### Request
Pull out every line in the rows below that contains the word "alone". Case counts.

### Given records
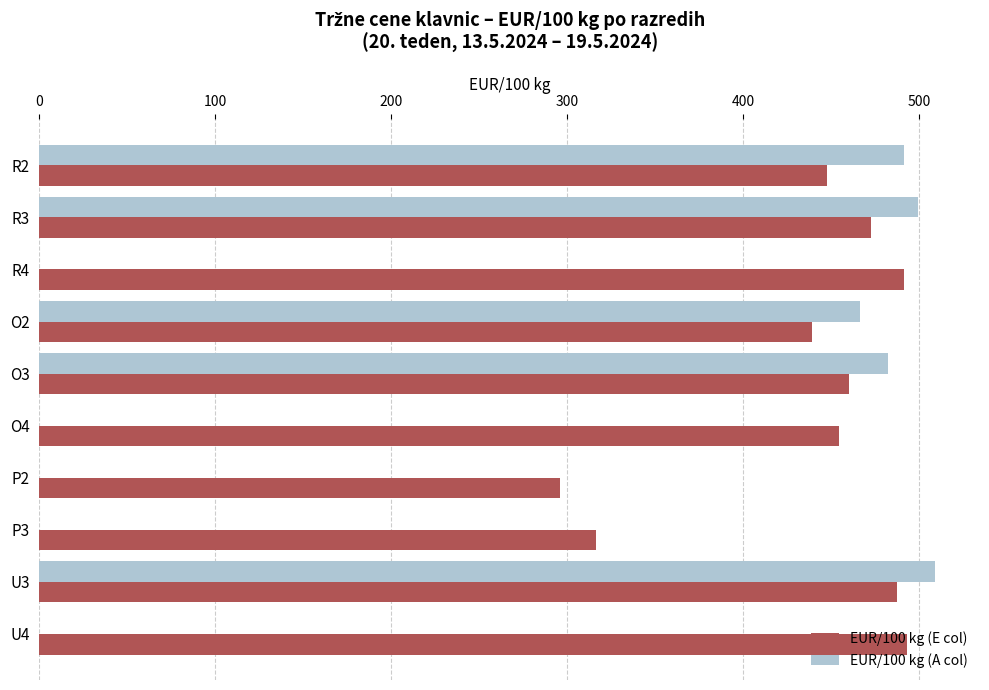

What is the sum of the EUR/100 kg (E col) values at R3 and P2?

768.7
--
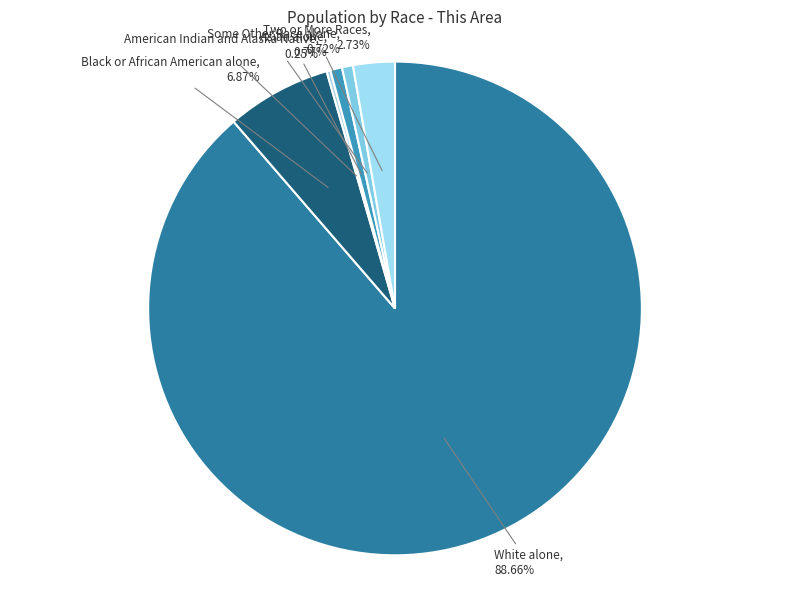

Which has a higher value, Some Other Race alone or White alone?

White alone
* * *
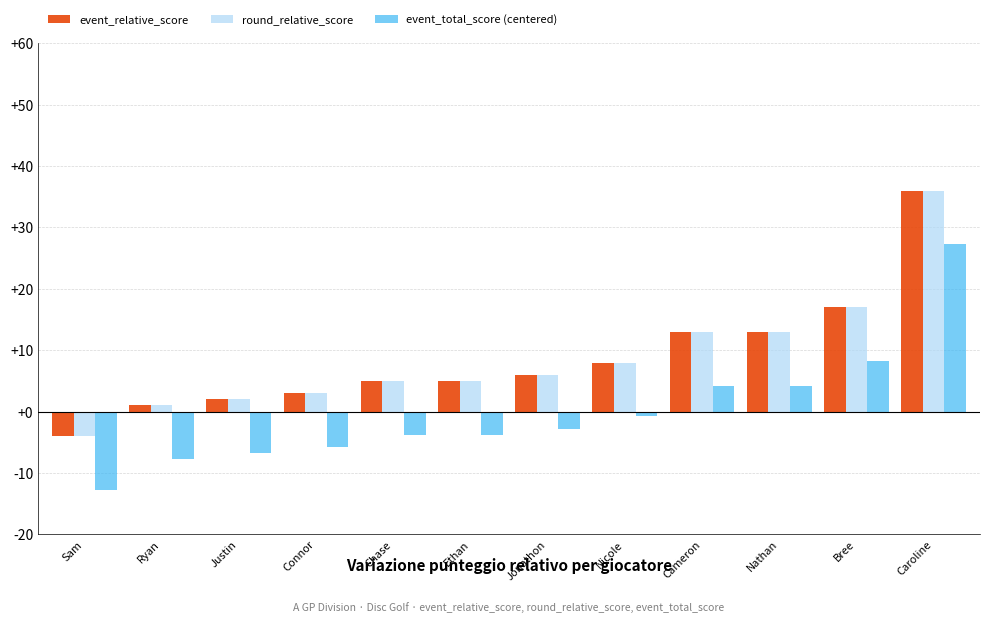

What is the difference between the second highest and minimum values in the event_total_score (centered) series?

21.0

### The answer
Which has a higher value, Some Other Race alone or White alone?
White alone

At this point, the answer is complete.